PHOTO: CJ Marks
May 21, 2015

Southern Arizona’s Sleeping Frog Farms got its start on less than an acre of land northwestern Tuscon, where four friends had big dreams of feeding people in a most-literal food desert. The name might sound odd for an area surrounded by dry dirt and drought-tolerant plants, but it plays homage to their first row of fava beans, where the drip irrigation left puddles on either end of the row where frogs liked to sleep.

Since those early days, the farm has expanded to 75 acres, now located 60 miles east in the Cascabel corridor of the San Pedro River Valley. As a Certified Naturally Grown farm that eschews chemical fertilizers for sustainable soil amendments like bat guano, it produces some of the healthiest, most nutrient-dense fruits and vegetables in Southern Arizona for restaurants, farmers markets and its community-supported-agriculture program.

It’s All About Soil

5 Startup Tips From Sleeping Frog Farms (HobbyFarms.com)

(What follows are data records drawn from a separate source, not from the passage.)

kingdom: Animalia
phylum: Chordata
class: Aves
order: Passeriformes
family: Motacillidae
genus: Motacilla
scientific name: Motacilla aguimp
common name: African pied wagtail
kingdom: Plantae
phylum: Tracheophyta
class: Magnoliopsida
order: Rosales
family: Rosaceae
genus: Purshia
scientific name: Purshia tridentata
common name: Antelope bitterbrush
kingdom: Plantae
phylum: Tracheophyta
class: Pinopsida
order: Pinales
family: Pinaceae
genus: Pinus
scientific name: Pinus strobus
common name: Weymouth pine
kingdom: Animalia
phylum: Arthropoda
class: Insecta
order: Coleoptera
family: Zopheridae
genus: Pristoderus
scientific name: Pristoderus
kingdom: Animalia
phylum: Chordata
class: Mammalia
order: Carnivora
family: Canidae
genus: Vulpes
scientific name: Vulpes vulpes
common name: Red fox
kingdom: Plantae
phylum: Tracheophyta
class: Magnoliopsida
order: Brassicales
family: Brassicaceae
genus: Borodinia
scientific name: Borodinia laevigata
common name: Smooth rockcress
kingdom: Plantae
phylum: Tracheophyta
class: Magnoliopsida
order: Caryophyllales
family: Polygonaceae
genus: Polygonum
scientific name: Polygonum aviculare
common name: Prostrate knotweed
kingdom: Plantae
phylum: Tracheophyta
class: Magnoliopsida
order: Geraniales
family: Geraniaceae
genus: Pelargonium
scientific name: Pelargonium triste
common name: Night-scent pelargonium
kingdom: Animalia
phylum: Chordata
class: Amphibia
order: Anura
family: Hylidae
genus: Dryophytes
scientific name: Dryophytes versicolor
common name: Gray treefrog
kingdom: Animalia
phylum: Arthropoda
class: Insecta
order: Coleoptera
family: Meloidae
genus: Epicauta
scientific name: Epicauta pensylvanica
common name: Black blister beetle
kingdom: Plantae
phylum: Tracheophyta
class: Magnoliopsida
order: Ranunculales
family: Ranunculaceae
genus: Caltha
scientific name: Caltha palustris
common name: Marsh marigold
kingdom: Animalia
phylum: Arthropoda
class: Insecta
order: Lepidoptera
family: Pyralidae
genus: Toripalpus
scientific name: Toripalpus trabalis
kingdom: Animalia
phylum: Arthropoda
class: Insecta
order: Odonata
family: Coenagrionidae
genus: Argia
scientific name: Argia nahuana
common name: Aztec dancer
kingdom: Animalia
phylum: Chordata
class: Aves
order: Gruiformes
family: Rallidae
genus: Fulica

Although clearly a success story, Sleeping Frog Farms has faced its fair share of challenges: namely, drought. Much like in California, there are few places in Arizona that aren’t reliant on out-of-state water, and when a 15-acre vegetable plot is at the heart of your business, that can be a problem.

“We specifically chose our watershed area when we moved our operation from Tucson to the San Pedro River Valley because of the purity and level of protection of our aquifer,” says co-owner C.J. Marks. “The high alkalinity of the water did not dissuade us from our goals because we have found ways around this using probiotic and natural soil building methods.”

In other words: They’re farming soil. Using a combination of steer manure, bat guano, effective microorganisms (a microbial inoculant) and organic pest control methods, they’re building up healthy soil in a place that’s vastly inhospitable to farming culture.

Feeding Southern Arizona

5 Startup Tips From Sleeping Frog Farms (HobbyFarms.com)

Sleeping Frog Farms puts all of this effort into the soil to honor their commitment to building up the local food system.

“Our goal is to provide healthy food with low water inputs in this food desert,” say Marks, who grew up on a Louisiana farm and has traveled to different regions throughout the country to learn new farming methods. “On a personal level, I simply fell in love with the land and community we now serve.”

The farmers focus on paying forward the knowledge and resources they’ve acquired. They teach natural-farming, soil-building and conservation techniques whenever possible, especially when working with schools, health institutions and the restaurants they serve. Plus, any produce they can’t sell is donated to the Food Bank of Arizona, local businesses and other nonprofits to help nourish those that don’t always have access to healthy food.

Take On the Challenge

There’s no doubt that growing a small garden plot to a successful vegetable business is no easy task, but Marks and the others at Sleeping Frog Farms want to see other budding farmers succeed. To help beginning farmers along in their journeys, Marks offers these tips:

1. Invest Time

Work for a year or more in the region where you want to produce food, and learn hand-on what it takes mentally physically and emotionally to do this sort of service work day after day. Sleeping Frog Farms offers an internship program to offer new farmers the chance to do just that, and many other farms across the nation offer similar opportunities.

2. Start Small

You’ll hear this from farmers time and time again. Starting with a core, manageable project will help you build your business—and save your sanity—until you find your loyal niche markets.

3. Document Everything

A farmer lives and dies by the numbers. Keep track of records of all kinds—planting, harvesting, irrigation, expenses and more—and keep them organized.

4. Know Your Soil

Test the pH of both your soil and water to determine what amendments you need to produce the healthiest food possible, reducing the need for insecticides of all kinds—chemical or organic.

5. Conserve Water

Learn soil-building and composting methods for your specific region to reduce reliance on irrigation.

When You Visit

Sleeping Frog Farms has a lot to offer Southern Arizona and beyond. Stop by for one of their on-farm tours or workshops, and while you’re in the area check out these other great activities.

  • Amerind Museum: Located in Dragoon, Ariz., this museum’s exhibitions tell the story of America’s first people groups, from Alaska to South America. The art gallery features works on western themes and presentation of contemporary Native American art. Visitors may find Native American artists demonstrating their skills in the museum’s main gallery.
  • Gammons Gulch Movie Set and Museum: Movie fans will not be disappointed with this side trip from Sleeping Frog Farms. With its original, well-preserved buildings, the western-style town replica complete with a jail, a saloon and a Wells Fargo Bank has been the set for period films ranging from the late 1870s to the mid-1920s, as well as music videos and commercials.